# Dunkin went to his..........



## HovawartMom (Aug 10, 2006)

Congrats!.


----------



## vrocco1 (Feb 25, 2006)

That is great Mary. Congratulations. We're all going to miss him also.


----------



## mylissyk (Feb 25, 2007)

Good news Mary, you took good care of him.


----------



## Rob's GRs (Feb 25, 2007)

I am sure he will enjoy his new home and his new family.


----------



## Heidi36oh (Feb 27, 2007)

Congrats good job Mary


----------



## BeauShel (May 20, 2007)

Great news for Dunkin. sounds like he has a great new home with his furever family


----------



## kerribear's golden kids (May 17, 2007)
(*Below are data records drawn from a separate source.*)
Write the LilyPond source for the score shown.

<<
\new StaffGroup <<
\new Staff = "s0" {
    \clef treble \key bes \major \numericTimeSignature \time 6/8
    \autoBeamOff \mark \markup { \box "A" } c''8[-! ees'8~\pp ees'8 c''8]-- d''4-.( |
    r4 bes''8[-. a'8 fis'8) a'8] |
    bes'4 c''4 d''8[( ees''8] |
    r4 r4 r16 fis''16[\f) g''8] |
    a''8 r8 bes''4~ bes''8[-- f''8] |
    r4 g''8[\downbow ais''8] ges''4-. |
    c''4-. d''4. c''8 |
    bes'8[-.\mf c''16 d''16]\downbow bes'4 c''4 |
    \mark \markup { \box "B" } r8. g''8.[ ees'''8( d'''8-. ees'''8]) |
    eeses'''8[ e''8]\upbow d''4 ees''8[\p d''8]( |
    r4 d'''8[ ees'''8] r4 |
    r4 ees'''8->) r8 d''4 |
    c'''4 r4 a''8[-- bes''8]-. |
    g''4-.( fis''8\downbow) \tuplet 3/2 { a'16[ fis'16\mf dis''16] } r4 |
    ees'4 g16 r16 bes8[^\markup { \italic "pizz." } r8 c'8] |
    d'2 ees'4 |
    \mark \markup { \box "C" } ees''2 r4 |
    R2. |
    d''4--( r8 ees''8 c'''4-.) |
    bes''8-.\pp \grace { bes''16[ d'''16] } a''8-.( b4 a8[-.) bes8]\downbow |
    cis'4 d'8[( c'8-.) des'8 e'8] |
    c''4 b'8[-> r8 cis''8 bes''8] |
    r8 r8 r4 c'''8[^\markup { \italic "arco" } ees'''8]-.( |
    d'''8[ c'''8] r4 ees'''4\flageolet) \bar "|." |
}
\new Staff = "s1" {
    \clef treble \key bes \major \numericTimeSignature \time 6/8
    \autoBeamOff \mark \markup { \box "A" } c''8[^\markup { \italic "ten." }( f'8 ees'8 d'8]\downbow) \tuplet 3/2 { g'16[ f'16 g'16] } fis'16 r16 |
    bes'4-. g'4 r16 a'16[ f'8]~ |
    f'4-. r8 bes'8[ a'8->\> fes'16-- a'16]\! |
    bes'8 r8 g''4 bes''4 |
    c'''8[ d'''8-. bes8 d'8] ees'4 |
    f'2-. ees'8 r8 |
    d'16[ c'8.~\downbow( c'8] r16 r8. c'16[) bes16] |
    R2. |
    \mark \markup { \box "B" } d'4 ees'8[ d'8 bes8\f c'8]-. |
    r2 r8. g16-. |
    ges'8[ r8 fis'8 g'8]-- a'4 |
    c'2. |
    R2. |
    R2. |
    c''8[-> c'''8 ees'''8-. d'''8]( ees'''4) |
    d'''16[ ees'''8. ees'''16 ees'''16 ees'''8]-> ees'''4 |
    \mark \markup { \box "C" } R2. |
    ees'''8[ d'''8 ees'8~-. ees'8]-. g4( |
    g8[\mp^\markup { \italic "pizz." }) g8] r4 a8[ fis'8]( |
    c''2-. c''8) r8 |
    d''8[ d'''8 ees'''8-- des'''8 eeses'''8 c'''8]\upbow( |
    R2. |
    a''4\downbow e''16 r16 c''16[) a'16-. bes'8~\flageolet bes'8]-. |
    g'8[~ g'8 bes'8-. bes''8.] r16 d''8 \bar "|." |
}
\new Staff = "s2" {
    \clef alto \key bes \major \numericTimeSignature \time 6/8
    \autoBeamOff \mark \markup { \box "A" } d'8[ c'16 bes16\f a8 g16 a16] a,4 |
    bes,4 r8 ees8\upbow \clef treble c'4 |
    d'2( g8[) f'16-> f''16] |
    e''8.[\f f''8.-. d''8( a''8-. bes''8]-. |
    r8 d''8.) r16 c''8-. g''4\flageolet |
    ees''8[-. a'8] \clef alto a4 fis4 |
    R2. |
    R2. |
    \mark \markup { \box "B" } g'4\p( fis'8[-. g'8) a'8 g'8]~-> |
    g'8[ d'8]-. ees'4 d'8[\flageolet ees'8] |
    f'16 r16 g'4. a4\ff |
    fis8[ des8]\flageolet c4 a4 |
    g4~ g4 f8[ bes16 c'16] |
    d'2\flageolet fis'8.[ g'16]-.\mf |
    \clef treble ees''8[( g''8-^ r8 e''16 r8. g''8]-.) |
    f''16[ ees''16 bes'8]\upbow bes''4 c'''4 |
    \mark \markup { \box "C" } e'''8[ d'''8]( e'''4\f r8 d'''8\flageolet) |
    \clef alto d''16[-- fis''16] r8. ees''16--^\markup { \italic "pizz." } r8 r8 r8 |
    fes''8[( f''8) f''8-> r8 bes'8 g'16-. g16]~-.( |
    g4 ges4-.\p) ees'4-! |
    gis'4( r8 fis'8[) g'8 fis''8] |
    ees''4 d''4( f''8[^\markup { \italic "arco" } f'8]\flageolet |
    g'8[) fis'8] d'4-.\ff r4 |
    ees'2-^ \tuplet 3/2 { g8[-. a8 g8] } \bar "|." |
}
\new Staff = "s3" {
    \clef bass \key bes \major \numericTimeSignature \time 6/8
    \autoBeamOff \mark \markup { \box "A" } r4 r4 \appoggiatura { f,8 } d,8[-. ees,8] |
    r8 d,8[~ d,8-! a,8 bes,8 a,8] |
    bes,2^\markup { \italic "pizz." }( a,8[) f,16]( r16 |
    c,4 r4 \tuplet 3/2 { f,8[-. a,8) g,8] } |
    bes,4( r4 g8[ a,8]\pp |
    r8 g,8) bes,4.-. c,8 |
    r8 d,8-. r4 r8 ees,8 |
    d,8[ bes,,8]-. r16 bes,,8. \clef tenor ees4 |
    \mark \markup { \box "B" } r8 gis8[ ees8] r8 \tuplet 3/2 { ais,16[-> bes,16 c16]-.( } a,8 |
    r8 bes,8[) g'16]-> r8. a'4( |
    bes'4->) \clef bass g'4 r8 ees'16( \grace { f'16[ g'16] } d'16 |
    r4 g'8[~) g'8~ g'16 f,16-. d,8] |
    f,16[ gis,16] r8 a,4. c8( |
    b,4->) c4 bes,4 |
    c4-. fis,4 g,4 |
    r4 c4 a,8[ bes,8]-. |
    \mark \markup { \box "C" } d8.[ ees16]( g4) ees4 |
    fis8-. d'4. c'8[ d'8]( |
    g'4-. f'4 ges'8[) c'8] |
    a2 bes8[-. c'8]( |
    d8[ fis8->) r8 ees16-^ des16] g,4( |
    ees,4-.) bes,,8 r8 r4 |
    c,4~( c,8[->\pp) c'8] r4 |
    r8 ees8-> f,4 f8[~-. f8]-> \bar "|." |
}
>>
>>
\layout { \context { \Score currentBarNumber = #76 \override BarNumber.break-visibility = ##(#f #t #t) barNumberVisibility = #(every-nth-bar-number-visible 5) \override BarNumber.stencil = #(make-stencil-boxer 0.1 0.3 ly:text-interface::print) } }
Great job Mary. Did you tell them to join GRF so we can watch Dunkin grow up? That would be fun to see...Great job on all the fostering & rescuing you do!!! Keep up the great work...
Kerri


----------



## gold'nchocolate (May 31, 2005)

Another job well done! I'm glad that he had a great place to stay while waiting to go "home".


----------



## AquaClaraCanines (Mar 5, 2006)

Yay! Happy news


----------



## TheHooch (May 9, 2007)

Great job Mary. I know it is hard to see them go.

Hooch


----------



## Big Mamoo (Jul 4, 2007)

Way to go Dunkin!!


----------



## robinsegg26 (Nov 14, 2006)

Great news Mary!!


----------



## GoldRocksMom (Feb 9, 2007)

congratulations Dunkin!
Wishing you lots of love and fun in your new home
great job Mary


----------



## AndyFarmer (Jul 9, 2007)

Little Dunkin-do will be missed. He was such a happy little guy!! And he got plenty of 'training' with the crew!!


----------



## Maggies mom (Jan 6, 2006)

It was awful quite without Dunkin here.... But im sure he is playing his little heart out at his new home....


----------



## Old Gold Mum2001 (Feb 25, 2007)

YAY Dunkin!!! WTG Mary!!! Congrats to him and his new family!!!


----------